La historia que refiero a continuación da idea de la sociabilidad del cárabo. Antonio Nogales y Pilar Fisac -de la familia antes citada- atraparon un día un pollo al pie de un alcornoque, en su finca de El Gamo, próxima a Mérida. Le acogieron con mucho afecto, le alimentaron durante dos semanas y, en tan poco tiempo, el pájaro se avino, gustosamente, a vivir con ellos. Ya volandero, pasaba el día oculto en la sierra próxima y, al caer el sol, regresaba a casa y, sin encomendarse a Dios ni al diablo, penetraba como un rayo por una ventana, se colgaba de una lámpara de pesas en el salón y durante horas se dedicaba a subir y bajar como en un tío vivo. Era un huésped simpático pero poco deseable: enredaba con todo, rompía cristales y porcelanas, se ensuciaba sobre los muebles. Total, que el matrimonio Nogales, ante la imposibilidad de corregirle, decidió un día, como en el cuento de Pulgarcito, abandonarle en el bosque. Le trasladaron en coche a diez kilómetros de la finca y le dejaron allí. Pero, ante su sorpresa, al retornar a casa se lo encontraron columpiándose en la lámpara del salón, como si nada hubiera ocurrido. La segunda vez, el matrimonio le llevó aún más lejos, a veinte kilómetros, pero los resultados fueron los mismos: el cárabo regresó. Un tercer intento, hasta más allá de Mérida, a treinta y cinco kilómetros de la finca, tampoco sirvió de nada. La querencia del animalito y su sentido de orientación eran capaces de vencer cualquier obstáculo. El matrimonio Nogales, en el fondo un poco conmovido por la afectuosidad del bicho, no tuvo más remedio que resignarse a su compañía; renunciaron a deshacerse de él y juntos convivieron dos años, hasta la muerte accidental del pájaro, guillotinado por una ventana.

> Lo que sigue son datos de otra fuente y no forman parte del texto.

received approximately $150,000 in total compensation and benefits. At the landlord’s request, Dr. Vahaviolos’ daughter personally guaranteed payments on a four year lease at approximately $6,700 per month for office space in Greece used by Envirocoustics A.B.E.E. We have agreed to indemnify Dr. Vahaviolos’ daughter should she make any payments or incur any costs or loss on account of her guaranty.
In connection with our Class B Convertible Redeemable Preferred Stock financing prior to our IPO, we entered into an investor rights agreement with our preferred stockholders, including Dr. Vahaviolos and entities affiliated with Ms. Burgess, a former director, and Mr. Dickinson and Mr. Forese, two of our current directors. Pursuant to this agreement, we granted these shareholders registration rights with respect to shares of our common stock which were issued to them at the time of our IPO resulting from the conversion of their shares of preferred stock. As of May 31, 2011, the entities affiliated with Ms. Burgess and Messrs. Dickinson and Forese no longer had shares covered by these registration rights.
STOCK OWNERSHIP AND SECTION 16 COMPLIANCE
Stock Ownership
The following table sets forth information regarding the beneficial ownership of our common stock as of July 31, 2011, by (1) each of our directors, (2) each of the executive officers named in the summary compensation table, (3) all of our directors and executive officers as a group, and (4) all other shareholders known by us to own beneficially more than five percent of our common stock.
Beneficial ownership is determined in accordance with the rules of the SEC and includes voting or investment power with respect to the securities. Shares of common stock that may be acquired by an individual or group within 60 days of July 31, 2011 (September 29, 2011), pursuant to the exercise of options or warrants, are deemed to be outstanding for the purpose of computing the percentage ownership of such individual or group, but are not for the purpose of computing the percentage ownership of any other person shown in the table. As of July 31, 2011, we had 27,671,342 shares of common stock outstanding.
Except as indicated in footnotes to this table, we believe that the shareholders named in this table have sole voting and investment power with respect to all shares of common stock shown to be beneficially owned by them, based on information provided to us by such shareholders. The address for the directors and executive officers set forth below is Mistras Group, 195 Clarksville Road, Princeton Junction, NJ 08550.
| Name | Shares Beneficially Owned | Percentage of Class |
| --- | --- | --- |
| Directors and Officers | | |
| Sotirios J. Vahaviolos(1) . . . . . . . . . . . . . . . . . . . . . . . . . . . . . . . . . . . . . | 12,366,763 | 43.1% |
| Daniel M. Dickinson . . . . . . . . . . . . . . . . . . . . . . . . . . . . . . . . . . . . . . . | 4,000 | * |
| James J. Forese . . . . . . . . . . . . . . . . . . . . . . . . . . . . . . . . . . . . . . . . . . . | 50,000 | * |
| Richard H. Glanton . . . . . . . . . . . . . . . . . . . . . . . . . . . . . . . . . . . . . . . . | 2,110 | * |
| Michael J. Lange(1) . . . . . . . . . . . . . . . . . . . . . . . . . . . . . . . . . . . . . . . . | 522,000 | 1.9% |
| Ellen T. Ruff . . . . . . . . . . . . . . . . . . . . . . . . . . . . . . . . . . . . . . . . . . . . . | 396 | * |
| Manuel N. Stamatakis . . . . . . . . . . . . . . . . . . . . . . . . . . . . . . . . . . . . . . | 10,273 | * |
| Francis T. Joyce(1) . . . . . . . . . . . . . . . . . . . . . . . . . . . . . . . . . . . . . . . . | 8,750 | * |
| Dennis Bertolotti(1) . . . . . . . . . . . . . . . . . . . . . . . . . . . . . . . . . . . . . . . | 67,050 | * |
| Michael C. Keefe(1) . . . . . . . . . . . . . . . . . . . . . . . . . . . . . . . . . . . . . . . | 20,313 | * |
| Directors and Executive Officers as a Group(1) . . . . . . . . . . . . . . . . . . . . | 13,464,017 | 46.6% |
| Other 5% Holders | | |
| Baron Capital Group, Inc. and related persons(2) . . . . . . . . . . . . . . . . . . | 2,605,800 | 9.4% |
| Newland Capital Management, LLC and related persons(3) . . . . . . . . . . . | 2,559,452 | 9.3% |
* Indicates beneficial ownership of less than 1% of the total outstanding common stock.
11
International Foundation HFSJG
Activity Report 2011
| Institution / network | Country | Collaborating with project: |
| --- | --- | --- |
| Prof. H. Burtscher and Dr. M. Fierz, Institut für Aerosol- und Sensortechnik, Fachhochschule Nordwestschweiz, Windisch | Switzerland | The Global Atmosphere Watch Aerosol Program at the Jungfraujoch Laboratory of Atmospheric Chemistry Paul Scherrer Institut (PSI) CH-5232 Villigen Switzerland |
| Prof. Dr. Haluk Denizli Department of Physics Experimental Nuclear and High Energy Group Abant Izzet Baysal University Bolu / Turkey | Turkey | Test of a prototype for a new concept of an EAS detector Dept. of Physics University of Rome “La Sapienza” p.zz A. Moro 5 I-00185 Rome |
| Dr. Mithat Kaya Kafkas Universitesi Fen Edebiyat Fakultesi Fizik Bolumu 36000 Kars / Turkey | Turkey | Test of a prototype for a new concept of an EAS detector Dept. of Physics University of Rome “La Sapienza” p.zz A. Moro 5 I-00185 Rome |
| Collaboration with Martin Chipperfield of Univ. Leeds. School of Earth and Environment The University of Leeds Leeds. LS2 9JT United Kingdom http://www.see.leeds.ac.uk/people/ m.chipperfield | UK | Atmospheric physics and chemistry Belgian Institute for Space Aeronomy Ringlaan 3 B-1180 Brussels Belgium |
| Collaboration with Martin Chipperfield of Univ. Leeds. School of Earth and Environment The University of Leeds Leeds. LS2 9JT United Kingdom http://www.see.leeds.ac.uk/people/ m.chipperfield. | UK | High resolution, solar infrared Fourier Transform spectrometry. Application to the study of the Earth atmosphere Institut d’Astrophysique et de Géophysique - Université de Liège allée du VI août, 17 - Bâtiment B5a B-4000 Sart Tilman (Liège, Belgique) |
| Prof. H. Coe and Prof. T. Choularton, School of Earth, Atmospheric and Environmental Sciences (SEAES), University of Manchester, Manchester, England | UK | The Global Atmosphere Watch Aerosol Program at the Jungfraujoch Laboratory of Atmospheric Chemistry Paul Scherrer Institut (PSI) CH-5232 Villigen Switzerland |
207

Con leves variaciones, estos casos de domestiquez, fidelidad y mansedumbre son relativamente frecuentes, lo que significa que, si esta rapaz recibiera por parte de granjeros y campesinos una acogida amistosa, como la recibe la cigüeña, por ejemplo, sería sin duda una compañía habitual del hombre en los pequeños caseríos. Pero en los pueblos suele existir una prevención supersticiosa contra las aves nocturnas -verdadera animosidad en el caso de la lechuza-, que se agudiza con el cárabo debido, seguramente, a sus carcajadas siniestras.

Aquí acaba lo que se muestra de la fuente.